16 February 2010 [10:55] - Today.Az
A delegation of the National Iraqi Alliance, holding high-level talks in Ankara ahead of upcoming legislative elections, has asked Turkey to play a more active role in reconstruction and stabilization of the war-torn country and to help build bridges with the Arab world.
Ankara is hosting Iraqi leaders of various religious and ethnic groups with just weeks left before the neighboring war-torn country holds general elections on March 7.
“Turkey is a very important neighbor for us. It is able to play a more efficient role for both stabilizing Iraq and strengthening relations between Iraq and other countries in the region,” Humam Baqir Hamoudi, the Parliamentary Foreign Relations Committee’s chairman and vice president of the Supreme Islamic Iraqi Council, told Hürriyet Daily News & Economic Review.
A delegation from the National Iraqi Alliance, previously known as the United Iraqi Alliance, held high-level talks in Ankara on Monday to discuss cooperation possibilities and recent developments in the country. President Abdullah Gül, Prime Minister Recep Tayyip Erdoğan, State Minister Ömer Dinçer and a number of diplomats were among the officials they met.
Compared with the first legislative elections in 2005, Hamoudi asserted Iraq is much better in the fields of security, politics and economics.
“Ethnic and religious clashes have reduced,” said the Shiite leader, who described the upcoming elections as “an opportunity to deepen democracy.” The Kurdish alliance has divided and will run in the election on three separate tickets, although they had just one in the 2005 elections, Hamoudi said.

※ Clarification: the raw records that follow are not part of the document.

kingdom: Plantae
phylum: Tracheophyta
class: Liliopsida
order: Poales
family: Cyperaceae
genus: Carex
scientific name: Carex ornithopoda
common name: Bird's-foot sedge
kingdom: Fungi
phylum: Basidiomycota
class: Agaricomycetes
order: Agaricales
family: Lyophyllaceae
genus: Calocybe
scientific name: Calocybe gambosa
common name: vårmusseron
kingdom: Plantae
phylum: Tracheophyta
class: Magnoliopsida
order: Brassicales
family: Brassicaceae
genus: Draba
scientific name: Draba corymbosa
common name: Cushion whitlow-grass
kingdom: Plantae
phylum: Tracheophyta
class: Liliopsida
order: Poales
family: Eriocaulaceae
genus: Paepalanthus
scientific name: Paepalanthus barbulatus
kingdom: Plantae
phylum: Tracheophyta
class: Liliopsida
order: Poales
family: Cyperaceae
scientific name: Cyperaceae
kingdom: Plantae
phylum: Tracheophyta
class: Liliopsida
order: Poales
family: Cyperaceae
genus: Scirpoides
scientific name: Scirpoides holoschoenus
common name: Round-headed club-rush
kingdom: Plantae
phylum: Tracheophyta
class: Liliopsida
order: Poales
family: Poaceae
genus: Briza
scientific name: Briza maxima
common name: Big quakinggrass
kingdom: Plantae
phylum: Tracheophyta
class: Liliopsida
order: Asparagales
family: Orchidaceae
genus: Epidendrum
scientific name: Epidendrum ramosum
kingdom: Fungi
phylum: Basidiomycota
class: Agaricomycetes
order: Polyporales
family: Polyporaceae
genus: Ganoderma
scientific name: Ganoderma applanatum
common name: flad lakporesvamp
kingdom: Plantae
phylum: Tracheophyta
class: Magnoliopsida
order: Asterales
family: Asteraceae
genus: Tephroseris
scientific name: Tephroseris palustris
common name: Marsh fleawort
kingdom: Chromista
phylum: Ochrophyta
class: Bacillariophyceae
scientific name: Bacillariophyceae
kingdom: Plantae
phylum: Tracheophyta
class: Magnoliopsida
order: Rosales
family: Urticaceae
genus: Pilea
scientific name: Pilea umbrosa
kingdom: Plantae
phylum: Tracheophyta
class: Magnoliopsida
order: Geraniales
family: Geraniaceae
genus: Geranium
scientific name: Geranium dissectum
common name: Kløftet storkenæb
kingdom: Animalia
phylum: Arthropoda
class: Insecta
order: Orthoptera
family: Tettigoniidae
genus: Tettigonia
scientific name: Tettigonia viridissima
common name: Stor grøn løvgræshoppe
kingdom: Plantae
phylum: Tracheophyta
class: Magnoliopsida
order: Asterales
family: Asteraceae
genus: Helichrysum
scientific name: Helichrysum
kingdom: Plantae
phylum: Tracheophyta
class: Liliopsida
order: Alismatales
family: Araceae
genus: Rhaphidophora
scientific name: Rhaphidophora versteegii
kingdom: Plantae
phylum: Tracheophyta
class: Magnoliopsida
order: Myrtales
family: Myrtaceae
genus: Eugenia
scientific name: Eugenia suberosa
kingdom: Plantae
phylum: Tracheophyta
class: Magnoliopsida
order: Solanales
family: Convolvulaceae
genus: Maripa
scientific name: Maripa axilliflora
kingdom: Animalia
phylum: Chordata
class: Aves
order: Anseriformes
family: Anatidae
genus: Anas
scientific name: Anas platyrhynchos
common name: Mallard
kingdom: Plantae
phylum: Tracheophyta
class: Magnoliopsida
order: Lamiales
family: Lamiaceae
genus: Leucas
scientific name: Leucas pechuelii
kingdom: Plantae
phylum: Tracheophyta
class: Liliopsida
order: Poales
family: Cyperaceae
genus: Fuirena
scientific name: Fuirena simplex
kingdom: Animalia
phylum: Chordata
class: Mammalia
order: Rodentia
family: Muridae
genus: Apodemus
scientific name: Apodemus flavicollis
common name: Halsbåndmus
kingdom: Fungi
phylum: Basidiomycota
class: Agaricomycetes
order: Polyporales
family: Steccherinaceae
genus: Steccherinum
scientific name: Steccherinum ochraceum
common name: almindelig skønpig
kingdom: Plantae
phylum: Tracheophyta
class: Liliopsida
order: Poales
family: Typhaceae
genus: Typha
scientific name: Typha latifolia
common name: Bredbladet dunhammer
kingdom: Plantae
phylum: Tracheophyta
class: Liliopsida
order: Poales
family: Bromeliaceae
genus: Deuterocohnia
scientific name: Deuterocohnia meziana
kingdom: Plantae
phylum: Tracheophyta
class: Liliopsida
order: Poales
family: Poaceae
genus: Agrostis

“Turkey can be a key actor since it has good relations with all groups in Iraq. Besides, the Turkish role finds acceptance in the region, which helps a lot to ease tension with other countries,” Hamoudi said.
“We want to boost strategic relations because Turkey is our door to Europe for selling oil and gas. At the same time, Iraq is a door to the Gulf and Middle East for Turkey,” he said. “Energy and infrastructure investments are the most desirable contributions from Turkey.”
The National Iraqi Alliance, running in the elections as the Watani List, hopes to gain 75-85 seats out of 225 in the parliament. As 165 parliamentarians is the minimum number to set up a government, the Watani List is planning to establish a three-party coalition.
Reinforcing the rule of law is among its main goals. “Political parties have been more influential than the law over the last few years,” Hamoudi said.
Asked if the autonomous Kurdish region in the north annoys the central government in Baghdad, “It is a problem,” he replied. “Each region, lacking a national petroleum law, has adopted its own system. But we prefer a country where the rule of law is dominant.”
“We do not have a unitary or centralist state. We have increased provincial shares in the budget allowing local authorities to take initiatives. But a federation is not what the Iraqi people want, either.”